Monday, October 17, 2011

U.S. steps up drone strikes in Pakistan against Haqqani network

www.washingtonpost.com


A U.S. drone strike left four people dead Friday in northwestern Pakistan a day after a similar attack killed the most senior figure struck to date in an escalating campaign against Afghanistan’s Haqqani network.

The four, whose identities were not immediately known, were riding in a car near Miran Shah, the capital of the North Waziristan region and the main base of the Haqqani network. Pakistani officials said the vehicle was struck by two missiles from a U.S. drone, the Associated Press reported.
On Thursday, a CIA drone strike killed Janbaz Zadran, a trusted deputy of network leader Sirajuddin Haqqani and a “close aide” to Haqqani’s brother Badruddin, the group’s top operational commander, a U.S. official said. Zadran “played key roles in resupplying the Haqqani network and insuring the fighters in Afghanistan had access” to the group’s Pakistan-based leadership, the official said.

“It’s probably the most senior death of any Haqqani network member in Pakistan to date, if it’s true,” said Jeffrey Dressler of the Washington-based Institute for the Study of War. “He’s on everybody’s radar.” Dressler and other experts said Zadran was not an active fighter but was in charge of group’s finances and arms shipments.

Before Friday’s drone strike, two militants killed alongside Zadran were buried in the town of Lakki Marwat, AP reported. The funeral of one of the men, Maulana Iftikhar, the head of an Islamic school in Miran Shah, drew 2,000 mourners, including Arab militants and Munawar Khan, a Pakistani lawmaker from the opposition party of former prime minister Nawaz Sharif, the news agency said.

The strikes followed several tense weeks in the U.S.-Pakistan relationship, as the Obama administration publicly alleged direct ties between the Haqqani network and Pakistan’s Inter-Services Intelligence agency.

The United States has said that the Haqqani network is the most significant threat to U.S. and coalition forces in eastern Afghanistan and has warned of increasingly direct action against the militant group’s haven in the Pakistani tribal area of North Waziristan if Pakistan does not move against it.

Pakistani officials said the Thursday attack occurred in Dande Darpa Khel, an area just west of Miran Shah.

The area was the site of several earlier drone strikes, including one in September 2008 that reportedly killed the wife, sister and eight grandchildren of Jalaluddin Haqqani, the founder and patriarch of the group. A drone attack in February 2010 killed Jalaluddin’s youngest son, Mohammad, reportedly a student of religion with no direct involvement in the Afghanistan war.

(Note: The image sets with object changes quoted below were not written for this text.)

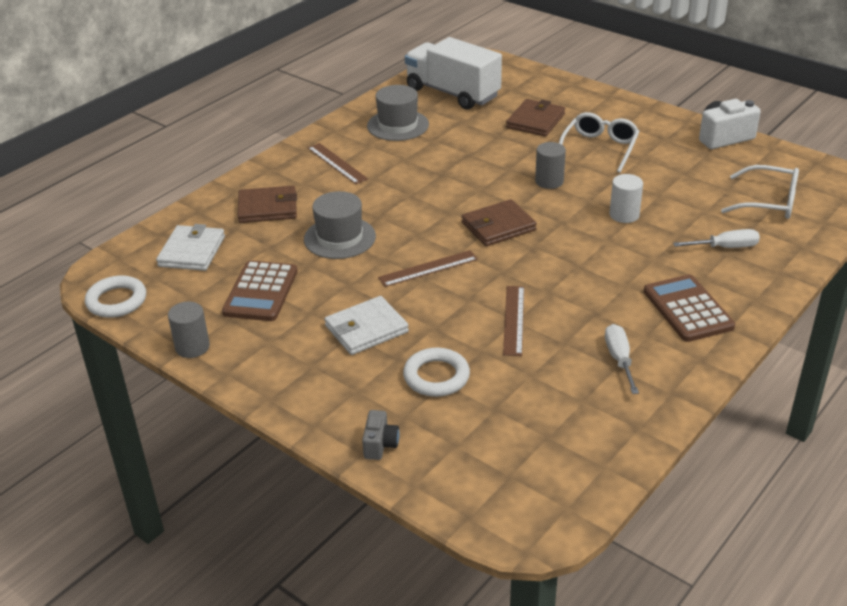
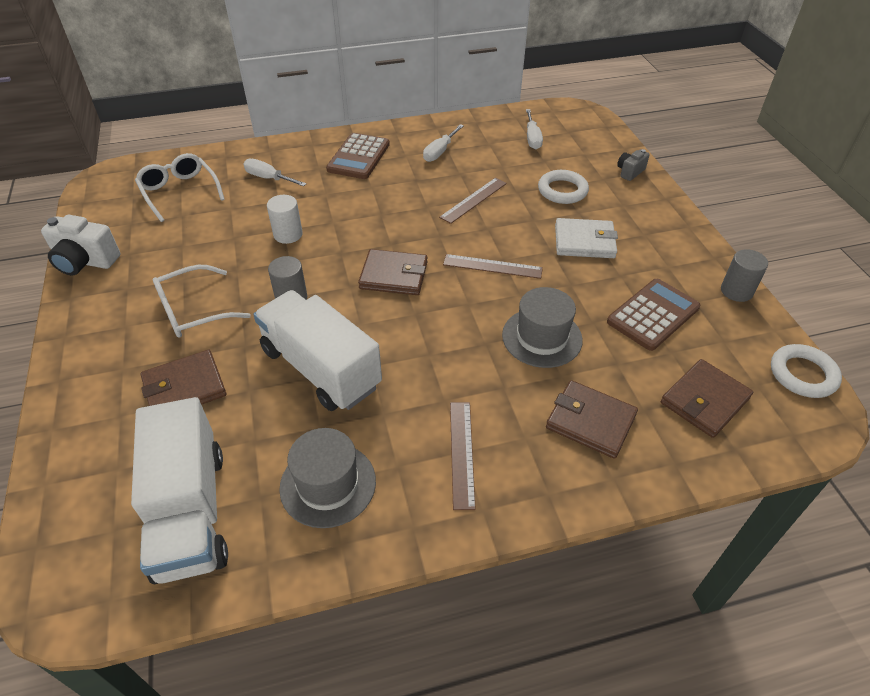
camera: 145 degrees left, 10 degrees up
white wallet [156,224,225,271] -> brown wallet [661,359,753,438]
none -> white truck [253,290,382,411]
none -> white screwdriver [526,109,543,150]

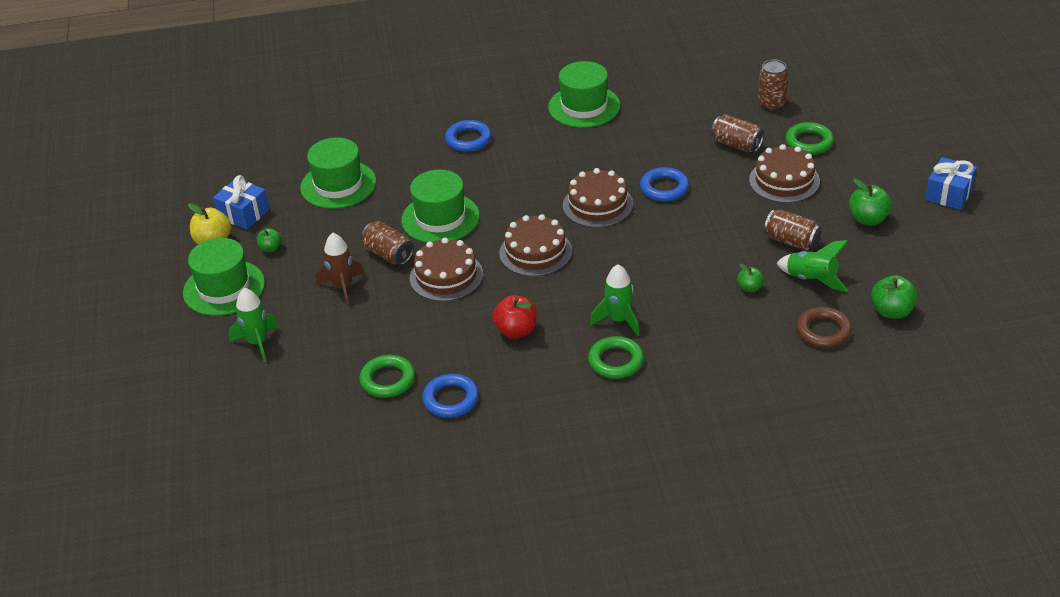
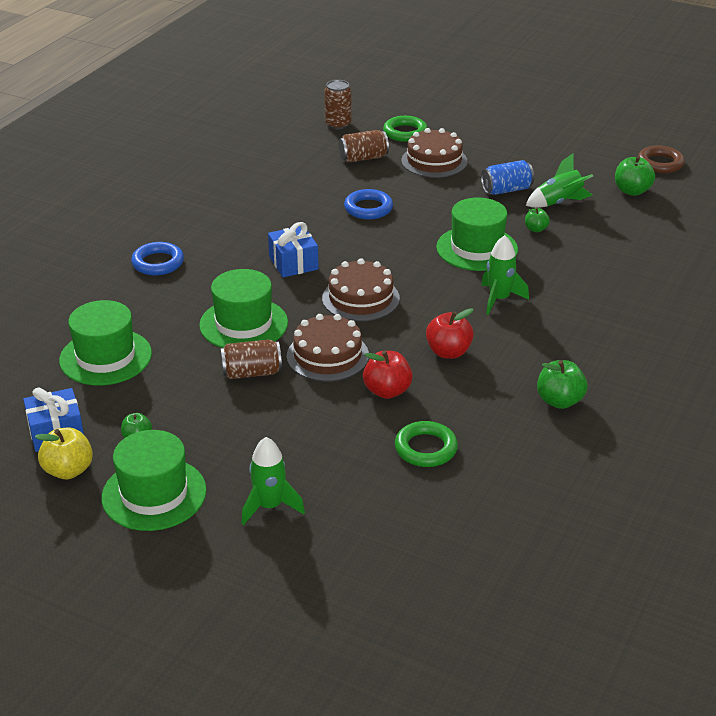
camera: 55 degrees left, 5 degrees down
brown rocket [316,233,365,306] -> none
blue ring [422,374,479,418] -> none
green hat [548,61,620,128] -> green hat moved to [436,198,518,271]
brown cake [563,168,633,228] -> none
green ring [588,336,644,379] -> none
brown can [764,210,822,251] -> blue can [481,160,534,195]
brown ring [796,307,852,348] -> brown ring moved to [638,146,685,173]
green apple [849,178,892,226] -> green apple moved to [537,360,588,409]
blue gift [925,157,977,210] -> blue gift moved to [268,222,319,277]
none -> red apple [363,350,413,399]

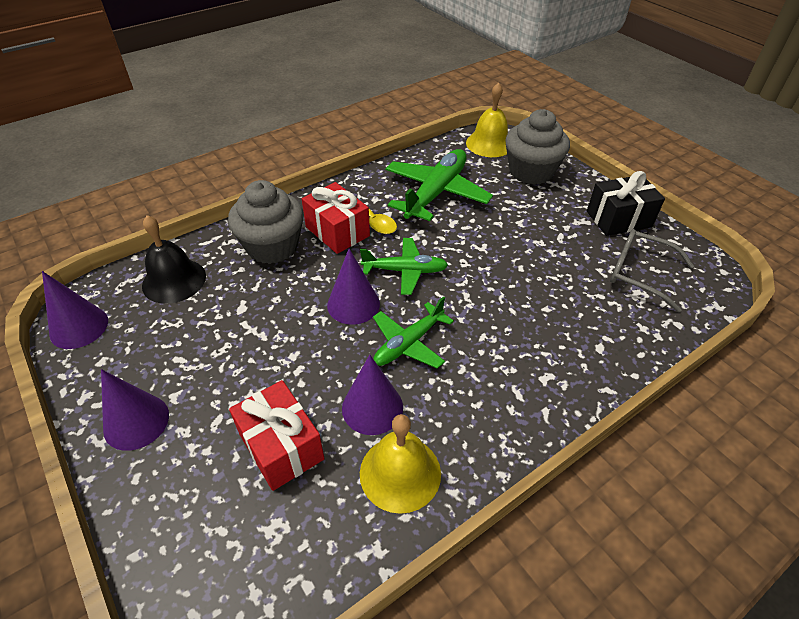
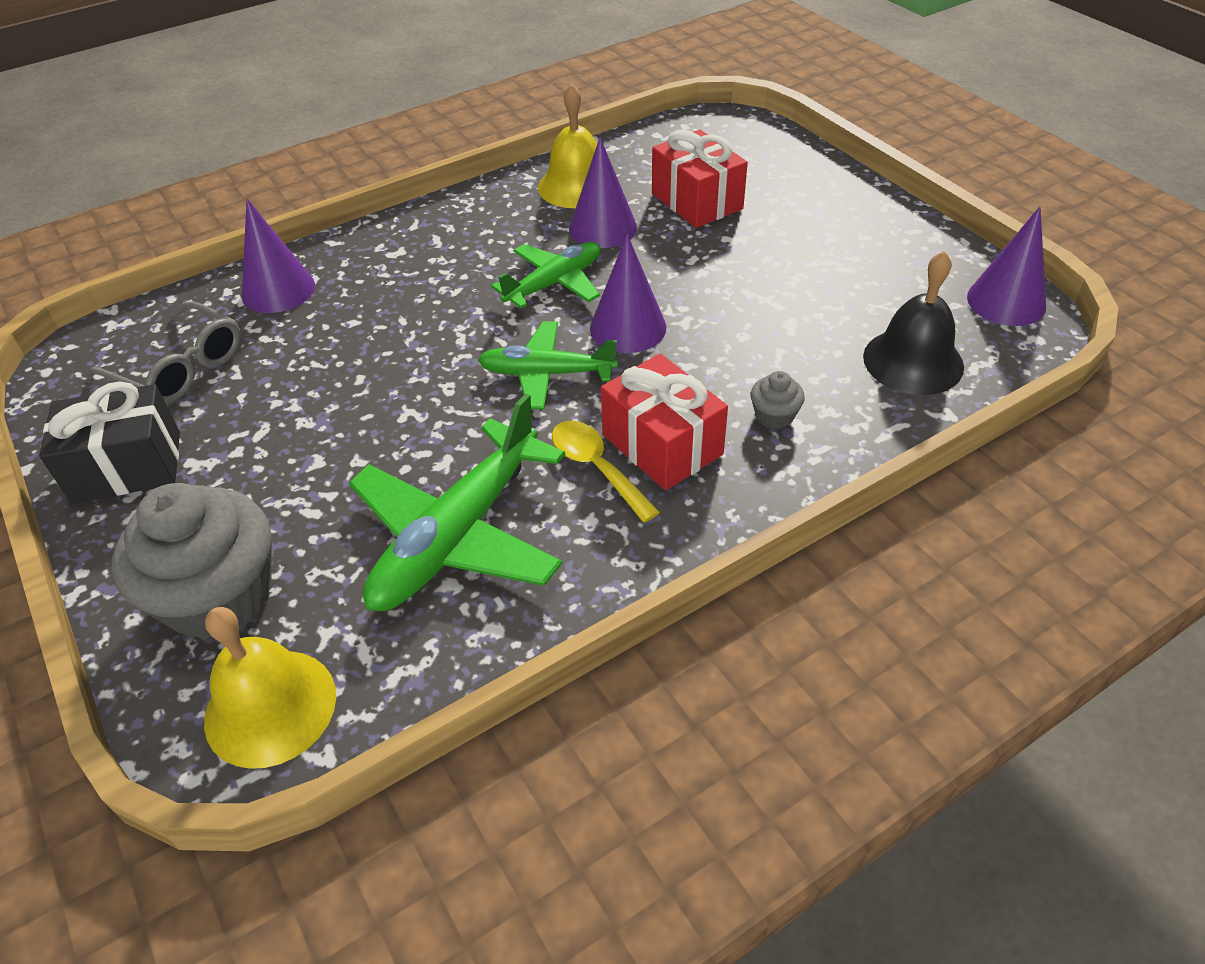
camera: 175 degrees left, 0 degrees up
purple cone [101,369,169,451] -> purple cone moved to [242,199,315,313]
grey cupcake [228,180,304,264] -> grey cupcake [751,371,805,429], size x0.42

U.S. officials confirmed that a second drone-fired missile Thursday struck a border town in neighboring South Waziristan. A Pakistani official in the area said the strike killed four militants who were planting explosives.

The strikes came as the U.S. special envoy to Afghanistan and Pakistan, Marc Grossman, arrived in Islamabad, the Pakistani capital, to try to calm rising tensions.

“We tried to think about the future,” Grossman said at a joint news conference with Pakistani Foreign Minister Hina Rabbani Khar. “We also talked about how we can continue in a systematic way to identify the interests we share with Pakistan — and they are many — and then find ways to act on them jointly.”

Pakistan’s relationship with the Haqqanis stretches back to the 1980s, when Islamabad and Washington aided the Afghan group as it fought against the Soviet Union’s military occupation of Afghanistan. Jalaluddin Haqqani became an official in the Taliban government that took over Afghanistan in 1996, and he fled to the Pakistani tribal region, along with al-Qaeda, after the Taliban was overthrown with U.S. assistance in 2001.

Haqqani fighters regrouped and began fighting U.S. and coalition forces across the border in Afghanistan. Pakistan denies U.S. charges that it helps the group but has repeatedly refused to take military action against it. The Haqqani network is separate from, but claims allegiance to, the broader Afghan Taliban movement that is based in Quetta, in southern Pakistan.

In reporting the drone strike early Thursday, a Pakistani intelligence official initially said that the target killed, along with two unnamed Haqqani fighters, was a guard named Jalil Haqqani. The official described him as a “trusted” member of the organization not directly related to the Haqqani family.

But U.S. officials, who were not authorized to discuss intelligence matters, said later that Zadran was the target of the drone strike in North Waziristan and confirmed that he was killed. One official said the apparent confusion may have arisen because Zadran was sometimes known as “Jamil.”

Pakistan’s tribal region, where a stew of militant groups are based, is off-limits to foreigners and dangerous for outsiders, making it difficult to independently verify the details of CIA drone strikes in the area.